Dominguez guardò il denaro, sfoderò un ampio sorriso e
rispose: «Dai, amico, ne sei proprio sicuro?» Eddie gli cacciò
in mano i soldi, poi uscì e si recò nell'area adibita a
magazzino. Anni prima, nelle assi del pavimento, era stato
ricavato un «buco per pescare». L'uomo ne sollevò il coperchio
di plastica e tirò
una lenza di nylon, che s'immergeva per venticinque metri
nell'acqua.
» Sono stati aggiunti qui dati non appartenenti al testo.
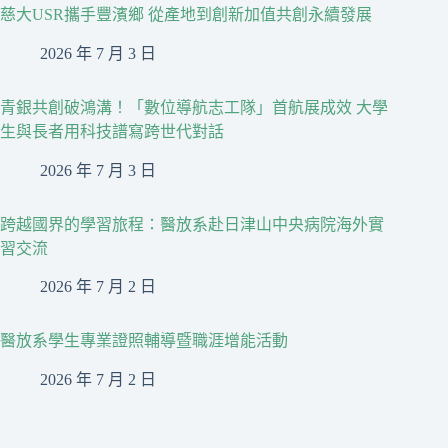
慈大USR攜手豐濱鄉 從產地到創新加值共創永續發展
2026 年 7 月 3 日
青銀共創破鴻溝！「數位導航志工隊」首航展成效 大學
生與長者用科技譜寫跨世代對話
2026 年 7 月 3 日
跨越國界的學習旅程：醫放系赴日津山中央病院海外實
習交流
2026 年 7 月 2 日
醫放系學生專業證照輔導暨職涯增能活動
2026 年 7 月 2 日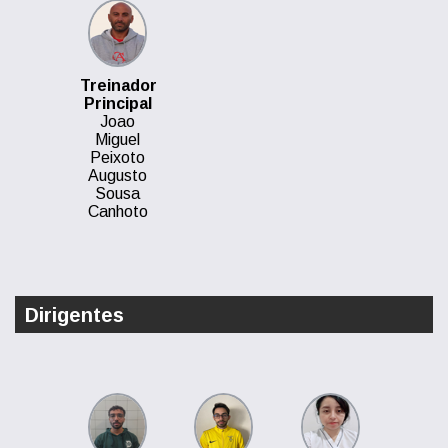
Treinador
Principal
Joao
Miguel
Peixoto
Augusto
Sousa
Canhoto
Dirigentes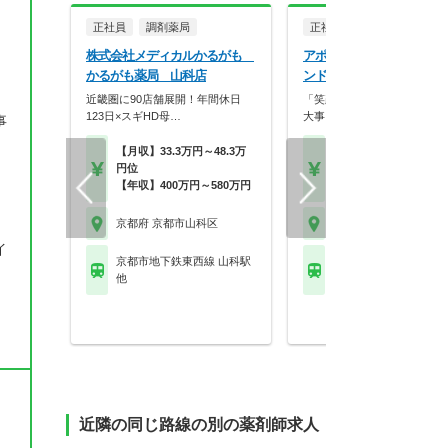
正社員
調剤薬局
正社員
調剤薬局
株式会社メディカルかるがも
アポクリート株式会社 ア
かるがも薬局 山科店
ンド薬局 山科東野店
近畿圏に90店舗展開！年間休日
「笑顔」と「おもてなしの心
123日×スギHD母…
大事にし、常に挑戦を…
事
【月収】33.3万円～48.3万
【月収】27.6万円～39.
円位
円
【年収】400万円～580万円
【年収】400万円～58
京都府 京都市山科区
京都府 京都市山科区
イ
京都市地下鉄東西線 山科駅
京都市地下鉄東西線 東
他
都)駅
近隣の同じ路線の別の薬剤師求人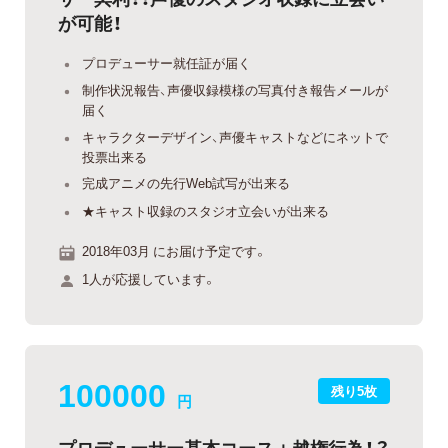
が可能！
プロデューサー就任証が届く
制作状況報告、声優収録模様の写真付き報告メールが
届く
キャラクターデザイン、声優キャストなどにネットで
投票出来る
完成アニメの先行Web試写が出来る
★キャスト収録のスタジオ立会いが出来る
2018年03月 にお届け予定です。
1人が応援しています。
100000
残り5枚
円
プロデューサー基本コース＋越権行為！？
C'era ancora attaccato un pezzo di mortadella.
«Abbiamo preso qualcosa?» gridò Dominguez. «Dimmi che
abbiamo preso qualcosa!» Eddie si domandò come facesse quel
giovane a essere tanto ottimista. Alla lenza non trovavano
appeso mai nulla.
«Un giorno» urlò Dominguez, «prenderemo un ippoglosso!»
«Già» mormorò il vecchio, pur consapevole che un pesce tanto
grosso non sarebbe potuto passare attraverso quel piccolo foro.